In the first week assignment the Jazz Improvisor, the LSTM layer is implemented by a for-loop for Tx times. So I am confused on how we should use LSTM cell in general. Shall we manually create a for-loop or we can just throw the sentence to it?

Can I just run LSTM(return_sequences=True)(X) or shall I run

for character in X:
s,_,c = LSTM(initial_state=[s,c])(character)

Do they give the same output sequence?

Hi @ken2022 ,

In the first step of the function modelf(), a bidirectional LSTM cell is created that accepts the input X as a whole sentence. A bidirectional layer allows the LSTM to process the input in both directions, allowing it to consider context from both the past and future when processing each character.

In the second step, a for-loop is used to iterate over Ty time steps. This is because the goal is to generate a new output sequence of length Ty, one character at a time. The LSTM uses the hidden state and cell state from the previous time step, in addition to the current input, to generate a new output.

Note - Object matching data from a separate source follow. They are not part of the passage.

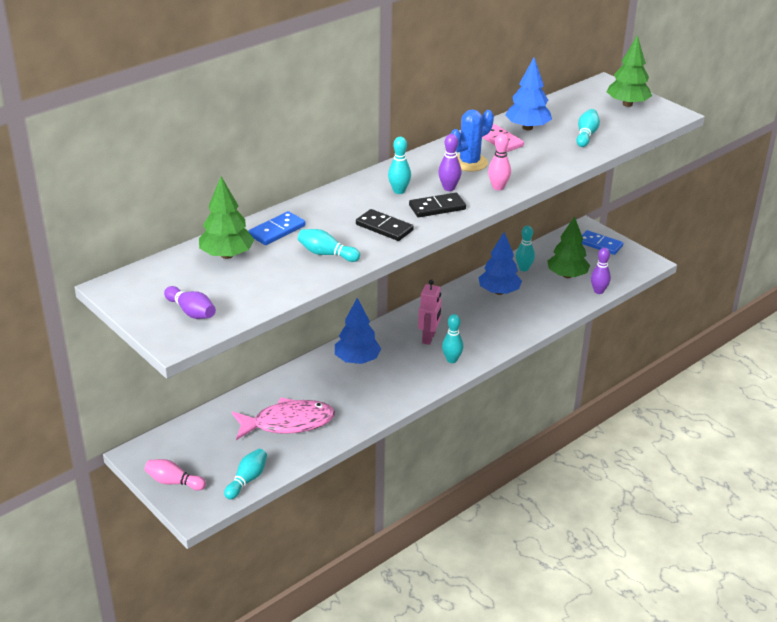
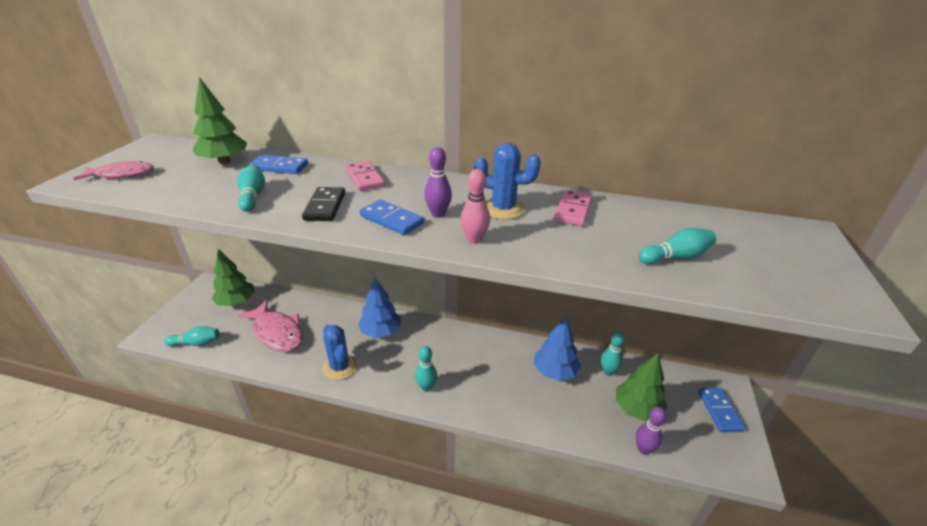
camera: 55 degrees right, 0 degrees up
(174, 482) = (182, 311): pink bowling pin -> none
(191, 312) = (122, 174): purple bowling pin -> pink fish
(351, 199) = (364, 178): none -> pink domino
(380, 398) = (340, 367): none -> blue cactus
(399, 191) = (402, 193): turquoise bowling pin -> none
(429, 338) = (445, 358): pink robot -> none
(437, 207) = (392, 220): black domino -> blue domino
(527, 128) = (624, 216): blue tree -> none
(627, 104) = (802, 261): green tree -> green tree (236, 302)

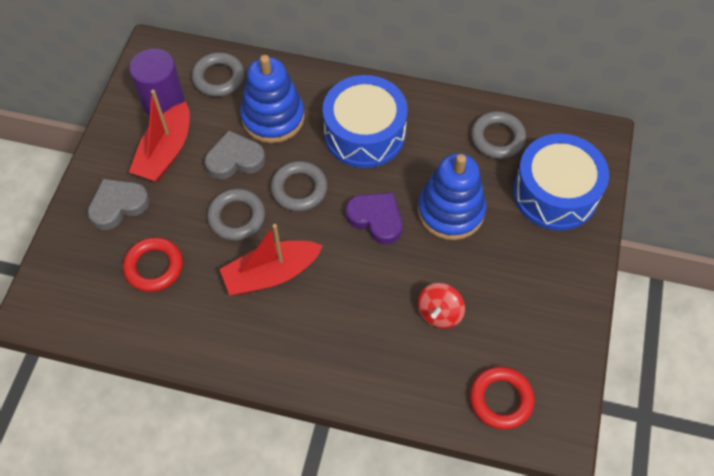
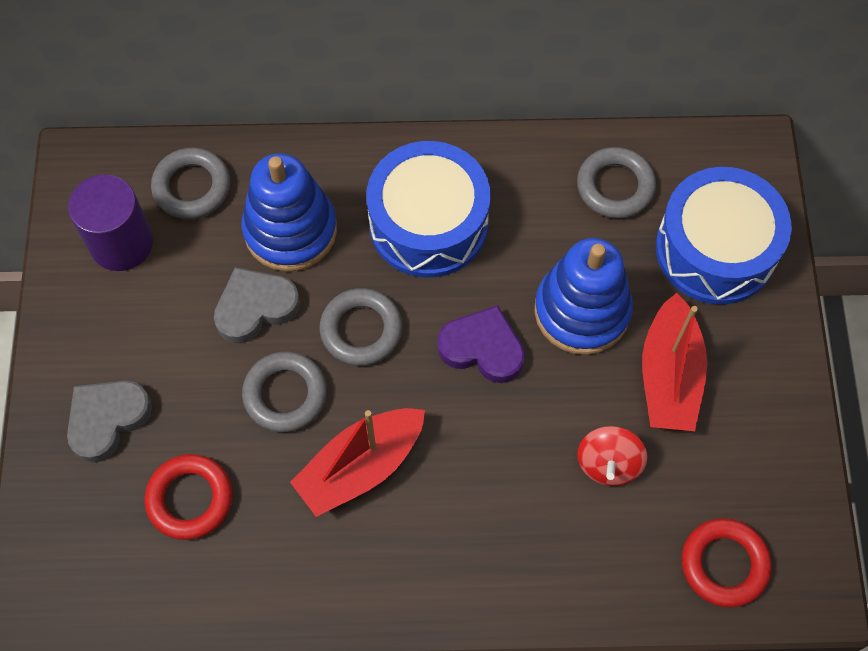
camera: 15 degrees left, 5 degrees up
(166, 152) = (151, 321): red boat -> red boat (669, 376)

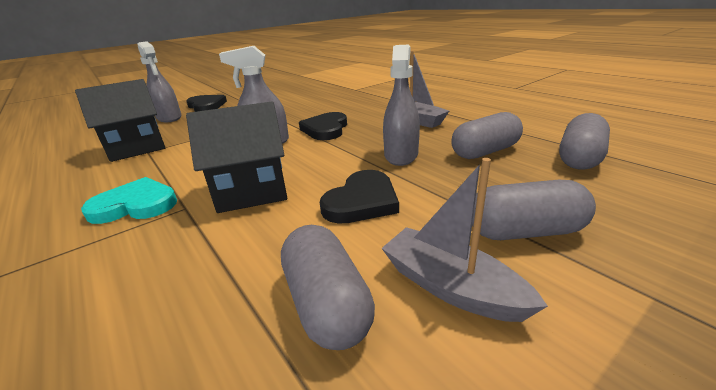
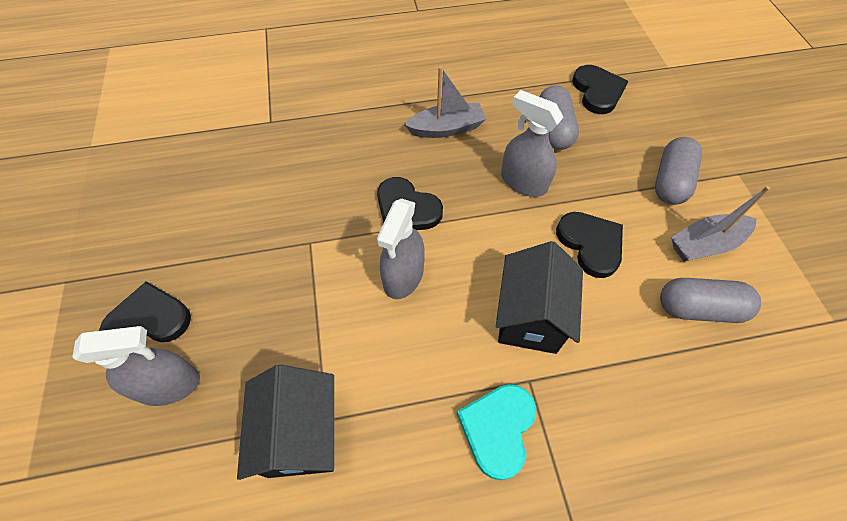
camera: 65 degrees left, 30 degrees up
(579, 158) = (597, 91): grey capsule -> black heart

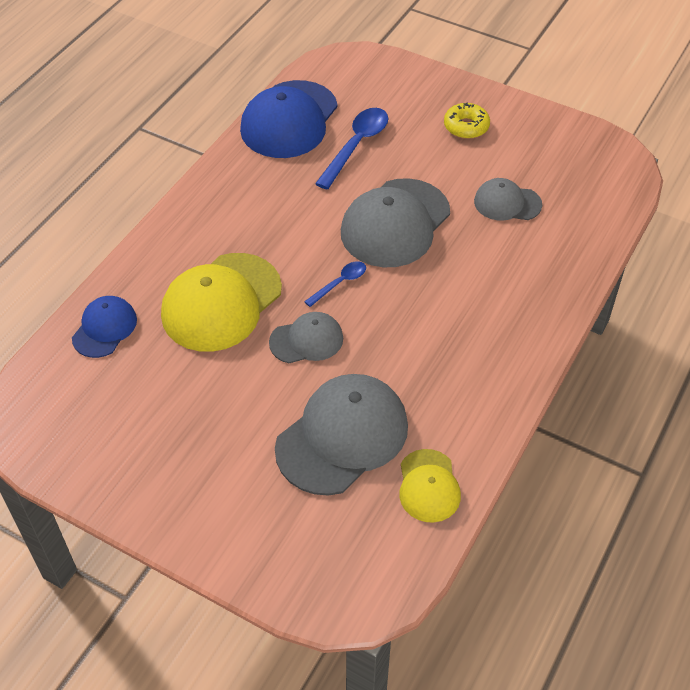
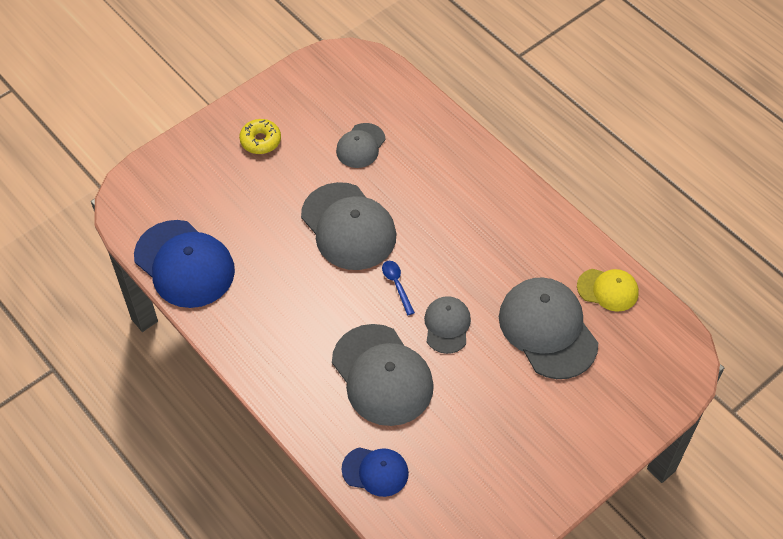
camera: 70 degrees left, 5 degrees up
(104, 328) = (375, 471): blue cap -> blue cap turned 150 degrees clockwise
(221, 302) = (382, 375): yellow cap -> grey cap
(356, 145) = (243, 224): blue spoon -> none

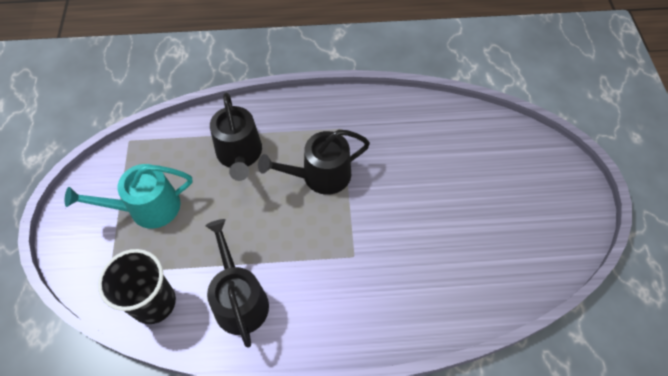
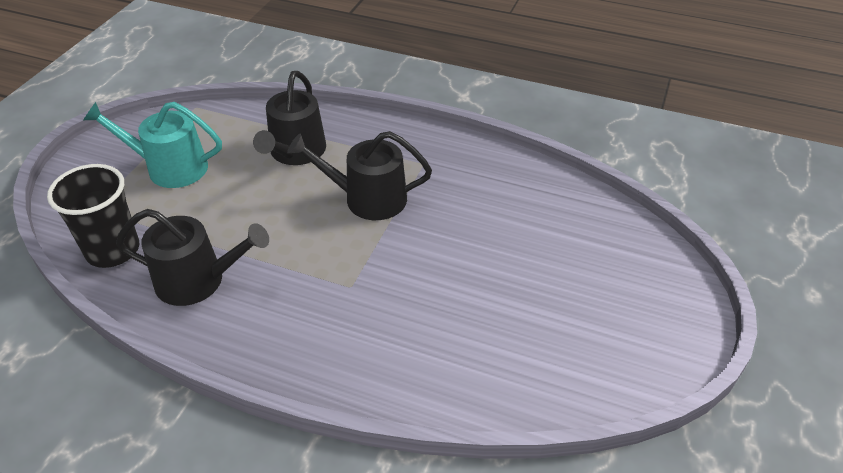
camera: 25 degrees right, 15 degrees down
(239, 300) = (198, 280): black watering can -> black watering can turned 90 degrees clockwise

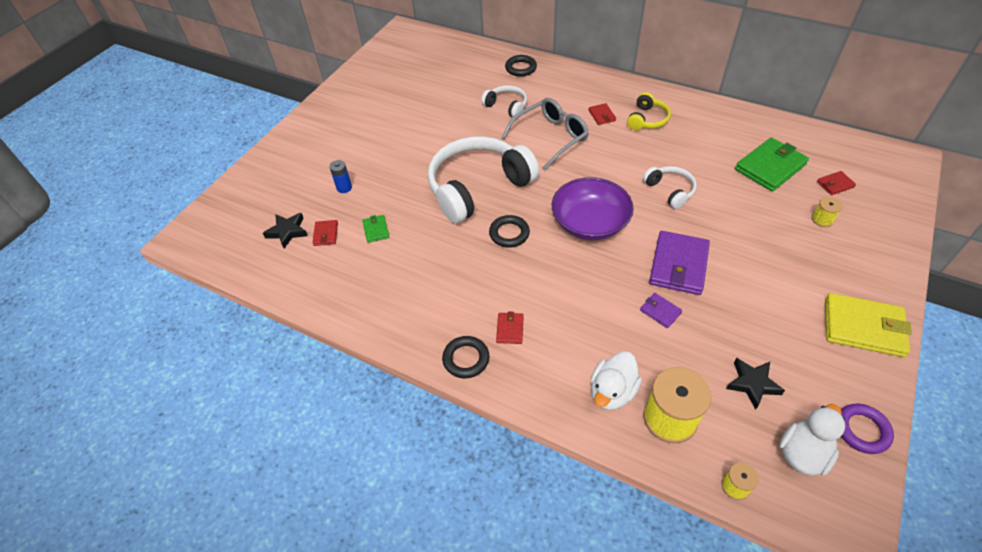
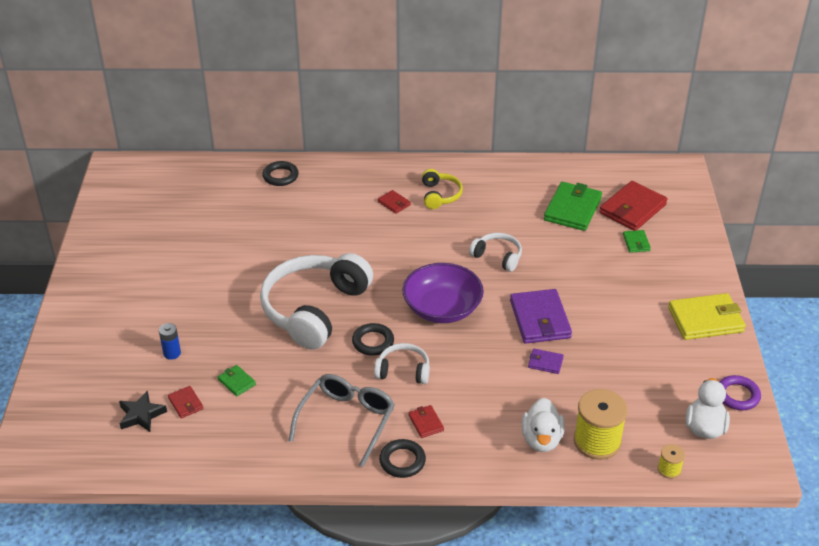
camera: 30 degrees left, 10 degrees down
(506, 106) = (291, 220): white headphones -> white headphones (403, 370)
(551, 137) = (356, 239): grey glasses -> grey glasses (347, 420)
(752, 384) = (645, 392): black star -> none
(822, 219) = (636, 243): yellow spool -> green wallet
(835, 184) = (632, 209): red wallet -> red wallet, size x2.09

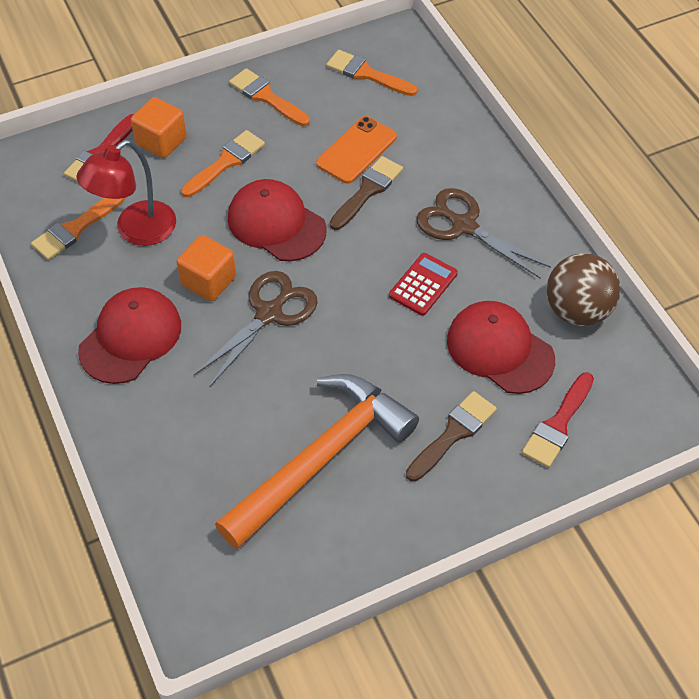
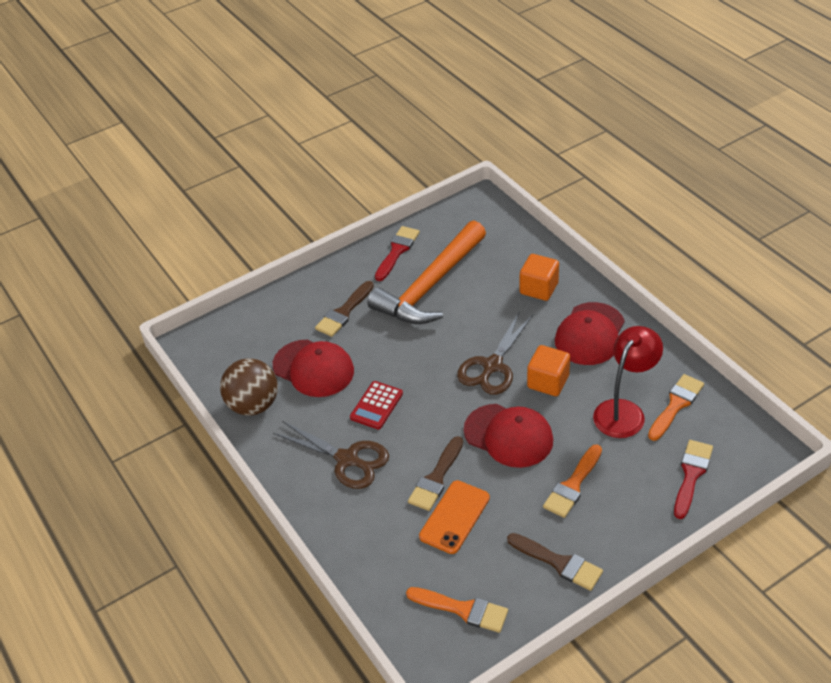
camera: 175 degrees right, 10 degrees down
(161, 141) = (642, 497): orange cube -> orange cube (539, 288)
(266, 97) = (559, 563): orange brush -> brown brush
(558, 424) = (272, 328): red brush -> red brush (397, 251)

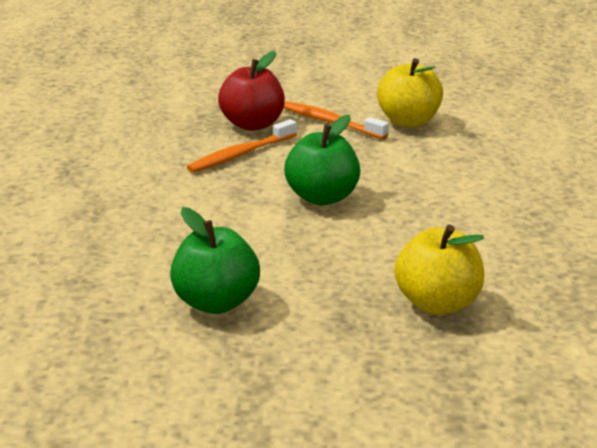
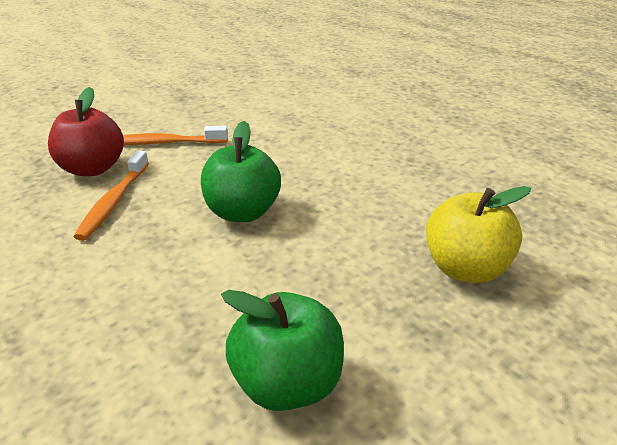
camera: 40 degrees left, 5 degrees up
(408, 121) = (226, 122): yellow apple -> none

In general, whether to use a for-loop or not depends on the specific task and architecture. In this case, using a bidirectional LSTM in the first step and a for-loop in the second step allows the model to efficiently process the input sentence and generate a new output sequence.

If you want to use LSTM for a sequence, you can use LSTM(return_sequences=True) and feed the input sequence X directly to it. It will output the sequence of hidden states for all the time steps.

On the other hand, if you want to use LSTM on a sequence, but you want to feed it one character at a time, you can use a for-loop as you described in your example, but it is not the most efficient way of processing the sequence.

Hope so this answers your question

Best Regards

Muhammad John Abbas

Thanks for your clarification. I got it now.